* _Quoted passage_:

--

Watch a clip from Akashi here…
Read ILT’s interview with Mayumi Yoshida here…
2. Sentimental Value
Dir: Joachim Trier

There are few theatrical experiences more satisfying than the perfectly crafted opening scene. It isn’t necessarily big, but it sure is clever enough to have your brain inform you that what you’ve sat down to watch is going to be an absolute banger. Sentimental Value has that opening. It may just be candid shots of rooms in an Oslo house, but it’s so well constructed by writer-director Joachim Trier that by the time it’s over you could not be more invested in this house and the family that resides there. What follows is nothing short of masterful filmmaking, dissecting family dysfunction through missed connections, grief, and the passage of time, as Stellan Skarsgård’s Gustav Borg, a legendary film director, returns home in a bid to cast his daughter in his highly personal new project. Renate Reinsve is the daughter in question and is one third of a set of magnificent female performances, with Inga Ibsdotter Lilleaas and Elle Fanning completing the trio. Each has their own uniquely troubled relationship with Borg and Trier nails the payoff for all three with grace, wit, and elegant emotional intelligence. From the writing to the production design, everything in Sentimental Value comes together like that one house we all remember that will forever be our own internal sanctuary.

--

* _Dataset content_:

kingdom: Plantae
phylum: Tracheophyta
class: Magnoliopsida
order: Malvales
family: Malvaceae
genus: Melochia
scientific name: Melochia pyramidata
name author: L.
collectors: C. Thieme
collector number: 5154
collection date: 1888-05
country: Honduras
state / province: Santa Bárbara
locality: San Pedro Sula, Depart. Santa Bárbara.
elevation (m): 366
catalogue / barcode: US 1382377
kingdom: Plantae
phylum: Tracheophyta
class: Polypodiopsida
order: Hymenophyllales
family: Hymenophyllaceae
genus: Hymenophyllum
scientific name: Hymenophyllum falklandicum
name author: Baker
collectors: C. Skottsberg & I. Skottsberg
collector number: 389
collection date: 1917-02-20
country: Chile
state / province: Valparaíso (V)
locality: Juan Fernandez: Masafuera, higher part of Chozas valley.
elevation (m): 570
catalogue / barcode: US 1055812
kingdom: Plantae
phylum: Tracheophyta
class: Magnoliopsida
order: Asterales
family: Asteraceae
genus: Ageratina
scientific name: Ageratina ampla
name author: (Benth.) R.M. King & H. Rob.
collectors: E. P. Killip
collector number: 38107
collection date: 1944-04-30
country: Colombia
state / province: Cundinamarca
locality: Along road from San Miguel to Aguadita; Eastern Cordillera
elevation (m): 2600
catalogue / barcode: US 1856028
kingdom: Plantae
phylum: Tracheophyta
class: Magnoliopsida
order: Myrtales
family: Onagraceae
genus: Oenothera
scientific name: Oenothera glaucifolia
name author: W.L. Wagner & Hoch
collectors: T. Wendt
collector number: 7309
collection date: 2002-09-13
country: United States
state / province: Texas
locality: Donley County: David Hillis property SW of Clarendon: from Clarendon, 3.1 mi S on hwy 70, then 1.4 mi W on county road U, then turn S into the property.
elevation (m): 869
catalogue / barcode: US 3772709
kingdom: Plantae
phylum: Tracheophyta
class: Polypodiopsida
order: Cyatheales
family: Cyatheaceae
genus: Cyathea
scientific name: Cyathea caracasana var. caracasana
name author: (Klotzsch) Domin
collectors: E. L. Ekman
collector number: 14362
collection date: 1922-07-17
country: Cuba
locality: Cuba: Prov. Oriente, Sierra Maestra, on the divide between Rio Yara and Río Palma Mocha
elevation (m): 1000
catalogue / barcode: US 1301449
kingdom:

--

* _Exercise_: According to the Sentimental Value review, why is the viewer fully invested in the house and its family by the end of the opening scene? The items that accompany the text are not needed here.

* _Response to the exercise_: The opening may be only candid shots of rooms in an Oslo house, but writer-director Joachim Trier constructs it so well that by the time it is over the viewer could not be more invested in the house and the family that lives there.